Comprehensive experimental coverage across 4 backbones \(\times\) 2 compression rates \(\times\) 19 tasks.

Limitations & Future Work¶

Only verified on image classification (VTAB-1k), lacking validation on dense prediction tasks such as object detection and segmentation.
Token modulation only acts on \(M_s\) (the side being merged), while \(M_t\) remains unmodulated, leaving potential information underutilized.
The method is heavily coupled with ToMe's bipartite graph matching mechanism, and its adaptability to other token reduction strategies (e.g., attention-driven pruning) remains unverified.
Under high compression rates, the comparison with small models assumes that such small models are available, though in practice, pre-trained weights for small models typically exist.
Only used LoRA as the PEFT method; compatibility with other PEFT methods (e.g., Adapters, Prompt Tuning) has not been explored.

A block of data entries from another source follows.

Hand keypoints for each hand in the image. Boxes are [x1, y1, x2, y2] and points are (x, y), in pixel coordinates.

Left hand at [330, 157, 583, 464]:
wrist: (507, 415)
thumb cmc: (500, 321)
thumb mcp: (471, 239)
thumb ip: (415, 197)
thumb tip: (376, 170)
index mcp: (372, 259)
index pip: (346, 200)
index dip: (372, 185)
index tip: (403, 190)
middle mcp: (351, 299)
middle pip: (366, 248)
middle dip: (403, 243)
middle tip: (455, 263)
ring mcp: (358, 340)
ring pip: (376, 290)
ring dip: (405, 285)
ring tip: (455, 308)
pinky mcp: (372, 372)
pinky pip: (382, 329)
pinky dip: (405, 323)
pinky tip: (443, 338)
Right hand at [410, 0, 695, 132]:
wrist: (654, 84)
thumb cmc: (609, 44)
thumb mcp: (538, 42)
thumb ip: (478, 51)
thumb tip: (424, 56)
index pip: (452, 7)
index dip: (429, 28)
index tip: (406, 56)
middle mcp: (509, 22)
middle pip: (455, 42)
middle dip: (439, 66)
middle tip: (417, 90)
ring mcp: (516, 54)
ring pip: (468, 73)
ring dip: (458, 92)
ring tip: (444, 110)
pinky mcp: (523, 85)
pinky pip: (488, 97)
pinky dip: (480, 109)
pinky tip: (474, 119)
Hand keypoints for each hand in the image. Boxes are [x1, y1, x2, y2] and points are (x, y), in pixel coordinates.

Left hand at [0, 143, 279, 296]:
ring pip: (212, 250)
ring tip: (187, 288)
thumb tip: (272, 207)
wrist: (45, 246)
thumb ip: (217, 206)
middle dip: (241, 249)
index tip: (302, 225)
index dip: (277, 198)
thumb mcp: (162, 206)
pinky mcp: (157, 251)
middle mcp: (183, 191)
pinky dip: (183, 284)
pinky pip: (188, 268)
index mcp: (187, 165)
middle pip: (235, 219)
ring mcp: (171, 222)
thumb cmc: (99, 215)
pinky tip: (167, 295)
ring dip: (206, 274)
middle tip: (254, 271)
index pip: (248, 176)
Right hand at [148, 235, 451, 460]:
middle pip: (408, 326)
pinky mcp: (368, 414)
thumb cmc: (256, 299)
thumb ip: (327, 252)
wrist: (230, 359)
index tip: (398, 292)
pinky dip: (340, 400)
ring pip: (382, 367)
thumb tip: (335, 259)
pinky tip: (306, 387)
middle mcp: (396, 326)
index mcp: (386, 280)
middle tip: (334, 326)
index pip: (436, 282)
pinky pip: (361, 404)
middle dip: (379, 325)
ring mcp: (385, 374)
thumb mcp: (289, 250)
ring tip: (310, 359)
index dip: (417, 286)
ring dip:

LoRA: Low-Rank Adaptation, selected as the default PEFT module in this paper.
ToMe: Token Merging, a parameter-free token reduction method, used as the compression baseline on which the proposed method is built.
DiffRate: A method to search for the optimal token reduction rate per layer, but it requires ImageNet-21K searching and performs poorly in PEFT scenarios.
SSF / AdaptFormer / Consolidator: Various PEFT methods; the proposed framework is theoretically compatible with them.
Insight: Information loss during token merging can be effectively compensated for via extremely lightweight feature modulation, offering a viable paradigm for "joint training-inference efficiency".

Rating¶

Novelty: ⭐⭐⭐⭐ Novel problem definition (Training-Inference Efficient Task Adaptation); the solution design is neat yet intuitive.
Experimental Thoroughness: ⭐⭐⭐⭐⭐ 4 backbones, 2 compression rates, 19 tasks, with comprehensive ablations and comparisons.
Writing Quality: ⭐⭐⭐⭐ Clear structure, standard formulation, intuitive figures, well-articulated motivation.
Value: ⭐⭐⭐⭐ Fills the gap in PEFT + model compression; the method is lightweight and practical, providing tangible value for large model deployment.